Review Details
Reviewer has chosen to be Anonymous
Overall Impression: Weak
Suggested Decision: Reject
Technical Quality of the paper: Average
Presentation: Average
Reviewer`s confidence: High
Significance: Low significance
Background: Reasonable
Novelty: Limited novelty
Data availability: All used and produced data (if any) are FAIR and openly available in established data repositories
Length of the manuscript: The authors need to elaborate more on certain aspects and the manuscript should therefore be extended (if the general length limit is already reached, I urge the editor to allow for an exception)
Summary of paper in a few sentences:
The authors introduce their new outlier detection approach that uses by data decomposition using k-means clustering to reduce the data space and use this reduced space in conjunction with existing outlier detection algorithms. The approach has two stages. In stage 1, the authors perform data decomposition using space partitioning to partition the input data into sub-groups. In stage 2, they assign the outlier detectors in the sub-groups according to the outlier detection algorithm. The authors perform experiments to compare their proposed approach by using it with a range of outlier detection techniques and analyses it across a range of datasets.
Reasons to accept:
If the authors can revise the paper to the extent where it motivates the need for a new clustering approach, e.g., by identifying gaps in the literature etc then the authors approach would be justified.
Reasons to reject:
The paper does not motivate the authors approach well. It does not identify gaps in the literature and then explain how the authors are filling those gaps.

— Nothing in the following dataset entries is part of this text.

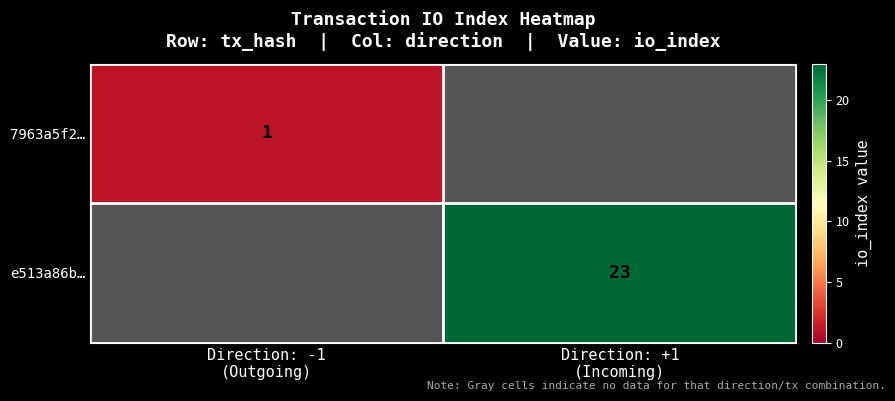

At which category does the chart reach its peak across all series?

Direction: +1
(Incoming)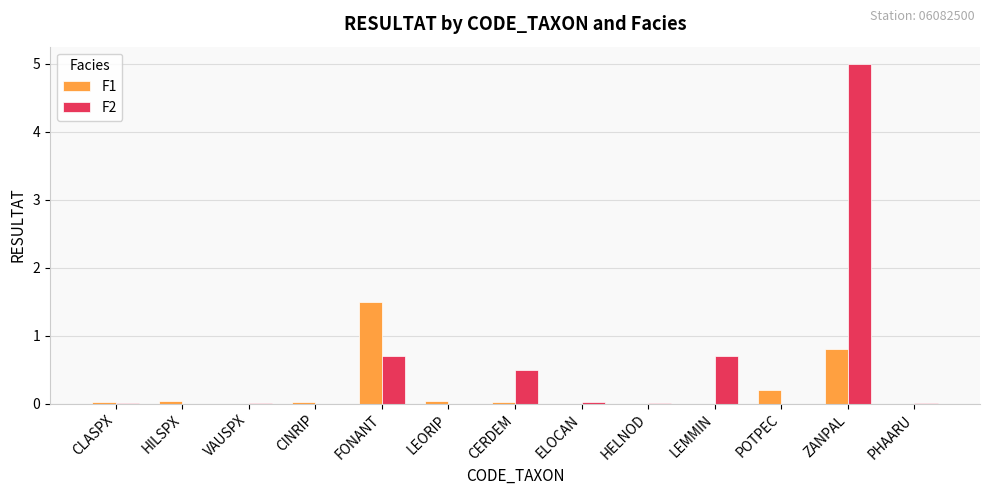

How many data points does each series have?

13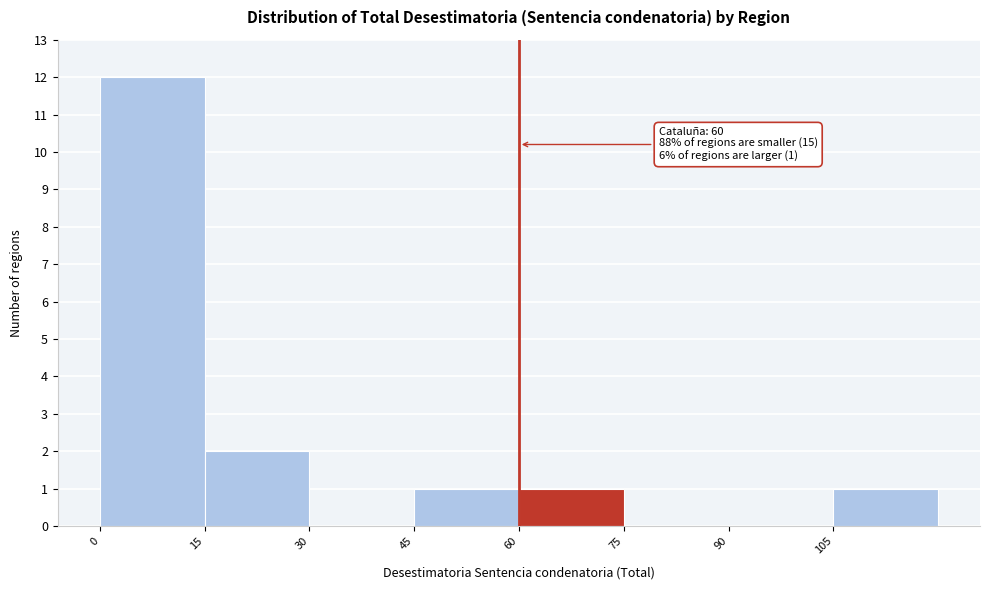

Which range on the x-axis has the tallest bar?

0 to 15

It is not clear what is novel here? Outlier clustering was described in 2004 in Hodge & Austin and in 2012 by Han & Kamber. Why is the method proposed here novel, what is different from previous approaches? The authors need to discuss previous approaches from the literature and identify the novelty better.

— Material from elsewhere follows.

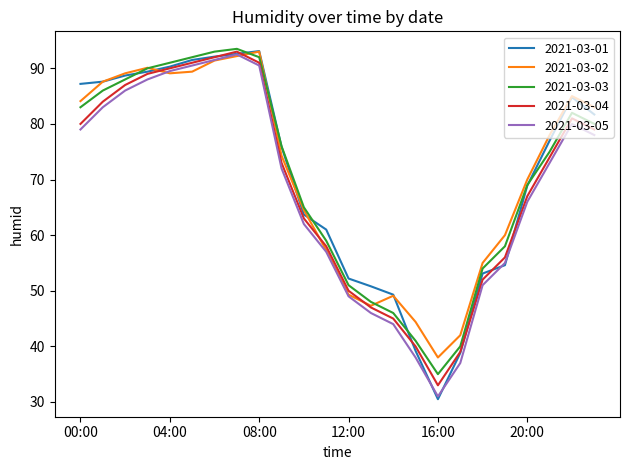

What is the lowest value of the 2021-03-02 series?

38.0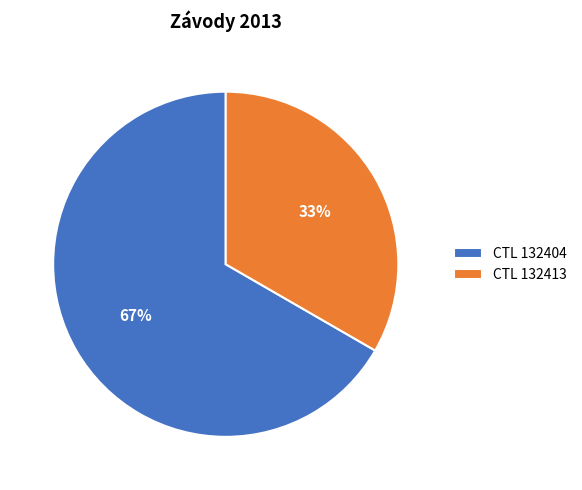

To the nearest percent, what is the combined percentage of CTL 132413 and CTL 132404?

100%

Han, J., Kamber, M., & Pei, J. (2012). Outlier Detection. In Data Mining (pp. 543–584). Elsevier. https://doi.org/10.1016/b978-0-12-381479-1.00012-5
Hodge, V., & Austin, J. (2004). A survey of outlier detection methodologies. Artificial intelligence review, 22, 85-126.

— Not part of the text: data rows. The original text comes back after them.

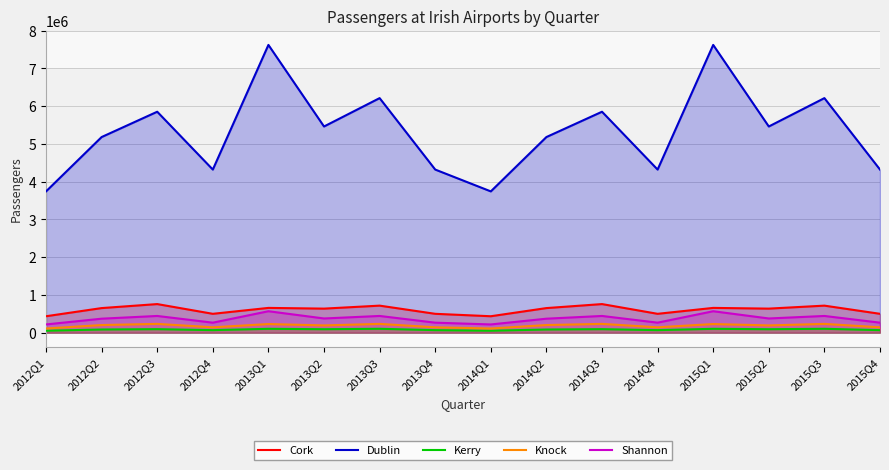

Which series has the largest range (max minus min)?

Dublin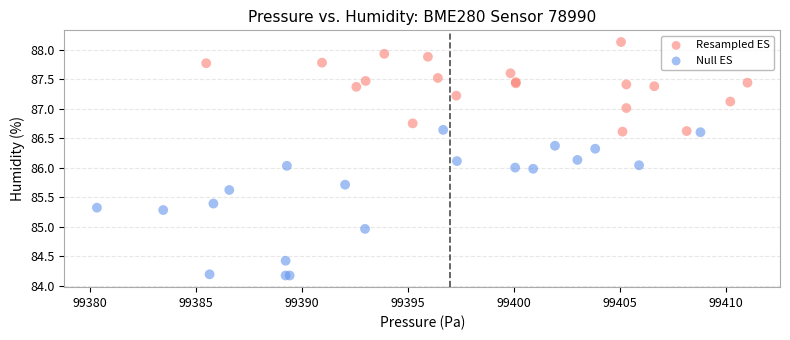

Which series reaches the minimum Y coordinate?

Null ES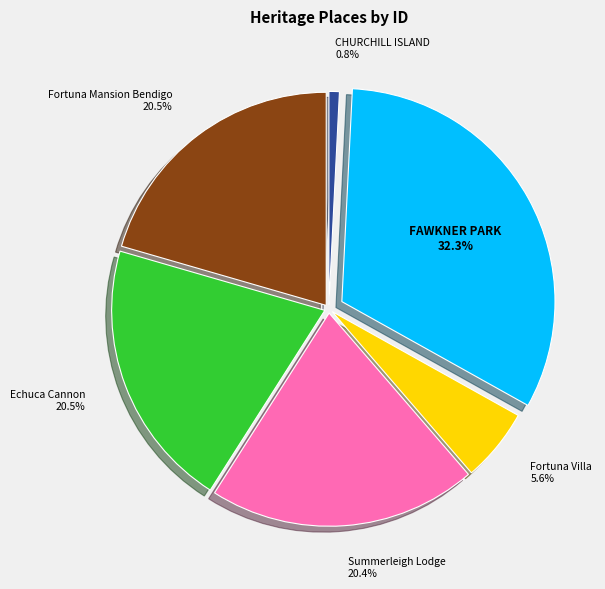

Which slice is the largest?

FAWKNER PARK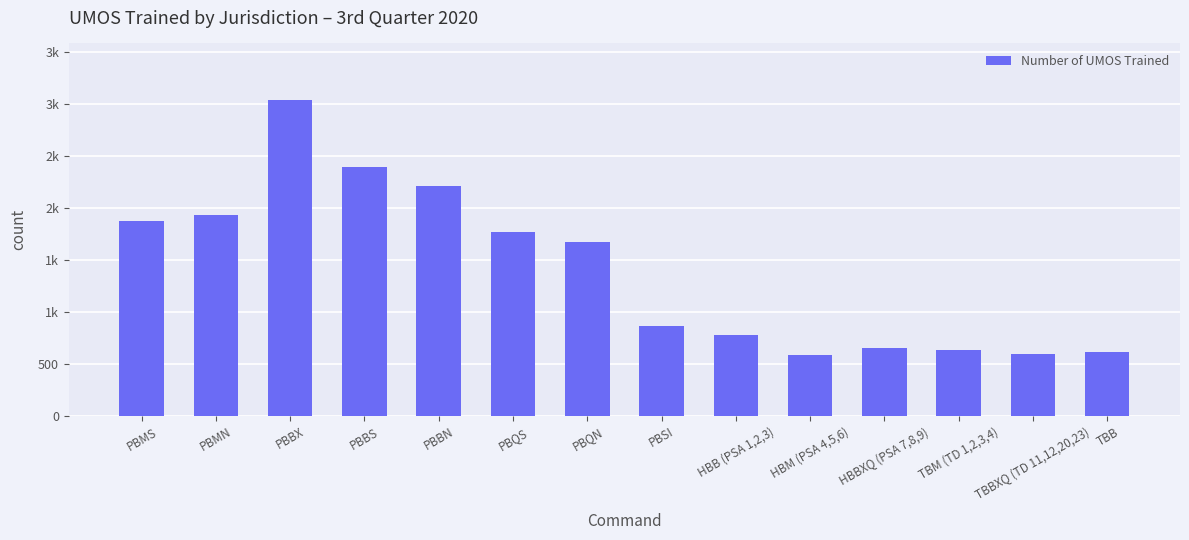

What is the maximum value shown in the chart?

3035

Section 3 is a literature review with no motivation, or compare and contrast. What are the gaps in the literature? Why is a new approach necessary? What gap or gaps is the authors' technique filling?
On page 18, how do the authors select k? In the results in the tables and figures, the optimal k value varies across data sets. Does this method work solely with labelled data? On page 2 , line 8, the authors seem to introduce their method as unsupervised as they state that unsupervised outlier detection is the exciting research area and then introduce their approach which leaves the reader to assume it is unsupervised. How would a user of the authors' approach select the optimal k-value without labelled data which is often not available in outlier detection?
See Han, J., Kamber, M., & Pei, J. (2012). Outlier Detection. In Data Mining (pp. 543–584). Elsevier. https://doi.org/10.1016/b978-0-12-381479-1.00012-5
The paper needs more explanation of ideas and concepts.
Page 1, line 42, the authors introduce supervised, semi-supervised, and unsupervised outlier detection but do not describe them or provide a citation, e.g, Han & Kamber. Han, J., Kamber, M., & Pei, J. (2012). Outlier Detection. In Data Mining (pp. 543–584). Elsevier. https://doi.org/10.1016/b978-0-12-381479-1.00012-5
Page 2, line 13, how is data decomposition different to clustering?
Page 7, What does figure 3 show? This needs to be explained better. What do 3a, 3b, 3c and 3d show?
Page 8, the caption for figure 3 should explain what the figure shows
Page 11, table 2, are these outliers prescribed in the UCI repository or have the authors chosen which class to choose as outliers? If the authors have chosen then they need to motivate why they have chosen each class in each data set.
Page 16, figure 5, please explain what this shows. What are the numbers on the bars?
Page 18, line 8, Table ??,
The layout needs improving, figures should be placed near where they are first cited. Some are 2 or 3 pages later.
Page 2, line 15, I assume 2 - d should be 2-d ?
Nanopublication comments:
Further comments:
1 Comment
meta-review by editor
Submitted by Tobias Kuhn on
The paper is rejected due to a lack of novelty, as it fails to present new or groundbreaking findings in its field. Additionally, weaknesses in the methodology and analysis are identified. Furthermore, the paper does not clearly articulate its relation to existing literature, and it requires more thorough clarification on its theories and principles, to enhance understanding and context.
Francesca D. Faraci (https://orcid.org/0000-0002-8720-1256)